» What you should do:
Keeping every word intact, reproduce all of the records.

» Dataset records:
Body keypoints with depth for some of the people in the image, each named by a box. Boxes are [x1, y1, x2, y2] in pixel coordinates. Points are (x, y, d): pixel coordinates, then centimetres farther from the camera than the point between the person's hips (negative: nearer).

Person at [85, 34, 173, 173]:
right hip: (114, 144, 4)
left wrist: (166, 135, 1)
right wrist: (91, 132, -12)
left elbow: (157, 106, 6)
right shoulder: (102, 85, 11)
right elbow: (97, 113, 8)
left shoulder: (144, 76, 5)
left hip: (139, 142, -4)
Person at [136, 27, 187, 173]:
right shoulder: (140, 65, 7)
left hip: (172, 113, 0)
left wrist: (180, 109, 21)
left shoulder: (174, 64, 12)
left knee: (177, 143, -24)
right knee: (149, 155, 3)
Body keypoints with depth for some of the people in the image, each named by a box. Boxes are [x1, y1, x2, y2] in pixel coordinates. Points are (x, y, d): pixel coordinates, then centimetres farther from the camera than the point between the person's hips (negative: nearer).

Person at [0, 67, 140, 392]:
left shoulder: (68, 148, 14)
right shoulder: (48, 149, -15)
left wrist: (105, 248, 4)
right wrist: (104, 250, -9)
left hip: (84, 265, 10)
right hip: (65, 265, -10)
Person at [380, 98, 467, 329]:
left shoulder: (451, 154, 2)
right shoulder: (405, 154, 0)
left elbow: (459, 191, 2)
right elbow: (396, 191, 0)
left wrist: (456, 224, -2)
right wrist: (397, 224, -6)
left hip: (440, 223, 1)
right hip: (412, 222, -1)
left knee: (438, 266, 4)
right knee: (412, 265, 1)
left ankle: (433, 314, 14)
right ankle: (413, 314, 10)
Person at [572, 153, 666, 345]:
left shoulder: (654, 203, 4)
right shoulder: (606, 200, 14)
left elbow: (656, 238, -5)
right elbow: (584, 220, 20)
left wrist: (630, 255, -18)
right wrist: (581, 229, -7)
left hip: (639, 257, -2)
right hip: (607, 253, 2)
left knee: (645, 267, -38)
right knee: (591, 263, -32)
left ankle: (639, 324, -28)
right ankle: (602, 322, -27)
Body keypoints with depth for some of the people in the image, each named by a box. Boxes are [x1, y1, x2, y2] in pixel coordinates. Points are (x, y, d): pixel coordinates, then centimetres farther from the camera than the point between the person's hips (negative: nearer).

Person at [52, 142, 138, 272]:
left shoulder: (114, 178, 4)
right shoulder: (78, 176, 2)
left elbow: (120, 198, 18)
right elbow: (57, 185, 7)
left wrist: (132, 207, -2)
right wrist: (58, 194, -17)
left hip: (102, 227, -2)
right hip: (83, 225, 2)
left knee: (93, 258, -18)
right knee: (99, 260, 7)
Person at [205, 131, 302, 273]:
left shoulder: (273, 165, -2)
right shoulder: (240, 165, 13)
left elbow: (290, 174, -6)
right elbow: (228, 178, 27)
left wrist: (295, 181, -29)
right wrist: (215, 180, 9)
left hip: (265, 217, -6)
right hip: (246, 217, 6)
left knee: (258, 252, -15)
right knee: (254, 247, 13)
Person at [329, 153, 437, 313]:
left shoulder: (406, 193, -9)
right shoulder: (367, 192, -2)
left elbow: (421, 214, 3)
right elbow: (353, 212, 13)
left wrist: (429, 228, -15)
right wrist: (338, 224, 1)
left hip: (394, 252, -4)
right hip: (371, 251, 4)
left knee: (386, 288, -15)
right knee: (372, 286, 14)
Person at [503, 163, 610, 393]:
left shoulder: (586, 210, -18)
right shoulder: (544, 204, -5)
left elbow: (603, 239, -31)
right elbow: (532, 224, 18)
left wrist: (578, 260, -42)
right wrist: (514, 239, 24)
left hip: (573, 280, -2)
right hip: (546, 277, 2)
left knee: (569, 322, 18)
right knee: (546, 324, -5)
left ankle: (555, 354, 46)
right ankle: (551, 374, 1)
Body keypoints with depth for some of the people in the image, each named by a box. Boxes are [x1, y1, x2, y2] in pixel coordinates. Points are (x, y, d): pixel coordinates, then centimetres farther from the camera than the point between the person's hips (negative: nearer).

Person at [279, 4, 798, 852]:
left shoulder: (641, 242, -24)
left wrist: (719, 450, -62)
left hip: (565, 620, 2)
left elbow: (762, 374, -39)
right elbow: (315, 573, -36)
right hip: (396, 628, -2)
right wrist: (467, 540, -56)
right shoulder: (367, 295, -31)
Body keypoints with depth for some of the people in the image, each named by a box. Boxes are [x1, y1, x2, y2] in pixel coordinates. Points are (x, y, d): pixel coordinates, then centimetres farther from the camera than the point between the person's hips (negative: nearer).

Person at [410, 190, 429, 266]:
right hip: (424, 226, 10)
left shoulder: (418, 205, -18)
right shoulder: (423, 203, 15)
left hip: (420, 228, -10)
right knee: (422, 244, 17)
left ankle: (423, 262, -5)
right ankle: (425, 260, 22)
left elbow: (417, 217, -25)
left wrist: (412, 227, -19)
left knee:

» Answer to this exercise:
Body keypoints with depth for some of the people in the image, each named by a box. Boxes are [x1, y1, x2, y2] in pixel coordinates. Points are (x, y, d): pixel coordinates, then centimetres farther from the camera than the point between the person's hips (negative: nearer).

Person at [85, 34, 173, 173]:
right hip: (114, 144, 4)
left wrist: (166, 135, 1)
right wrist: (91, 132, -12)
left elbow: (157, 106, 6)
right shoulder: (102, 85, 11)
right elbow: (97, 113, 8)
left shoulder: (144, 76, 5)
left hip: (139, 142, -4)
Person at [136, 27, 187, 173]:
right shoulder: (140, 65, 7)
left hip: (172, 113, 0)
left wrist: (180, 109, 21)
left shoulder: (174, 64, 12)
left knee: (177, 143, -24)
right knee: (149, 155, 3)
Body keypoints with depth for some of the people in the image, each named by a box. Boxes are [x1, y1, x2, y2] in pixel coordinates. Points are (x, y, d): pixel coordinates, then centimetres farther from the camera than the point between the person's hips (negative: nearer).

Person at [0, 67, 140, 392]:
left shoulder: (68, 148, 14)
right shoulder: (48, 149, -15)
left wrist: (105, 248, 4)
right wrist: (104, 250, -9)
left hip: (84, 265, 10)
right hip: (65, 265, -10)
Person at [380, 98, 467, 329]:
left shoulder: (451, 154, 2)
right shoulder: (405, 154, 0)
left elbow: (459, 191, 2)
right elbow: (396, 191, 0)
left wrist: (456, 224, -2)
right wrist: (397, 224, -6)
left hip: (440, 223, 1)
right hip: (412, 222, -1)
left knee: (438, 266, 4)
right knee: (412, 265, 1)
left ankle: (433, 314, 14)
right ankle: (413, 314, 10)
Person at [572, 153, 666, 345]:
left shoulder: (654, 203, 4)
right shoulder: (606, 200, 14)
left elbow: (656, 238, -5)
right elbow: (584, 220, 20)
left wrist: (630, 255, -18)
right wrist: (581, 229, -7)
left hip: (639, 257, -2)
right hip: (607, 253, 2)
left knee: (645, 267, -38)
right knee: (591, 263, -32)
left ankle: (639, 324, -28)
right ankle: (602, 322, -27)
Body keypoints with depth for some of the people in the image, each named by a box. Boxes are [x1, y1, x2, y2] in pixel coordinates. Points are (x, y, d): pixel coordinates, then centimetres farther from the camera than the point between the person's hips (negative: nearer).

Person at [52, 142, 138, 272]:
left shoulder: (114, 178, 4)
right shoulder: (78, 176, 2)
left elbow: (120, 198, 18)
right elbow: (57, 185, 7)
left wrist: (132, 207, -2)
right wrist: (58, 194, -17)
left hip: (102, 227, -2)
right hip: (83, 225, 2)
left knee: (93, 258, -18)
right knee: (99, 260, 7)
Person at [205, 131, 302, 273]:
left shoulder: (273, 165, -2)
right shoulder: (240, 165, 13)
left elbow: (290, 174, -6)
right elbow: (228, 178, 27)
left wrist: (295, 181, -29)
right wrist: (215, 180, 9)
left hip: (265, 217, -6)
right hip: (246, 217, 6)
left knee: (258, 252, -15)
right knee: (254, 247, 13)
Person at [329, 153, 437, 313]:
left shoulder: (406, 193, -9)
right shoulder: (367, 192, -2)
left elbow: (421, 214, 3)
right elbow: (353, 212, 13)
left wrist: (429, 228, -15)
right wrist: (338, 224, 1)
left hip: (394, 252, -4)
right hip: (371, 251, 4)
left knee: (386, 288, -15)
right knee: (372, 286, 14)
Person at [503, 163, 610, 393]:
left shoulder: (586, 210, -18)
right shoulder: (544, 204, -5)
left elbow: (603, 239, -31)
right elbow: (532, 224, 18)
left wrist: (578, 260, -42)
right wrist: (514, 239, 24)
left hip: (573, 280, -2)
right hip: (546, 277, 2)
left knee: (569, 322, 18)
right knee: (546, 324, -5)
left ankle: (555, 354, 46)
right ankle: (551, 374, 1)
Body keypoints with depth for some of the people in the image, each named by a box. Boxes are [x1, y1, x2, y2] in pixel coordinates. Points are (x, y, d): pixel coordinates, then centimetres farther from the camera than the point between the person's hips (negative: nearer).

Person at [279, 4, 798, 852]:
left shoulder: (641, 242, -24)
left wrist: (719, 450, -62)
left hip: (565, 620, 2)
left elbow: (762, 374, -39)
right elbow: (315, 573, -36)
right hip: (396, 628, -2)
right wrist: (467, 540, -56)
right shoulder: (367, 295, -31)
Body keypoints with depth for some of the people in the image, each named by a box. Boxes are [x1, y1, x2, y2] in pixel coordinates. Points are (x, y, d): pixel coordinates, then centimetres farther from the camera than the point between the person's hips (negative: nearer).

Person at [410, 190, 429, 266]:
right hip: (424, 226, 10)
left shoulder: (418, 205, -18)
right shoulder: (423, 203, 15)
left hip: (420, 228, -10)
right knee: (422, 244, 17)
left ankle: (423, 262, -5)
right ankle: (425, 260, 22)
left elbow: (417, 217, -25)
left wrist: (412, 227, -19)
left knee:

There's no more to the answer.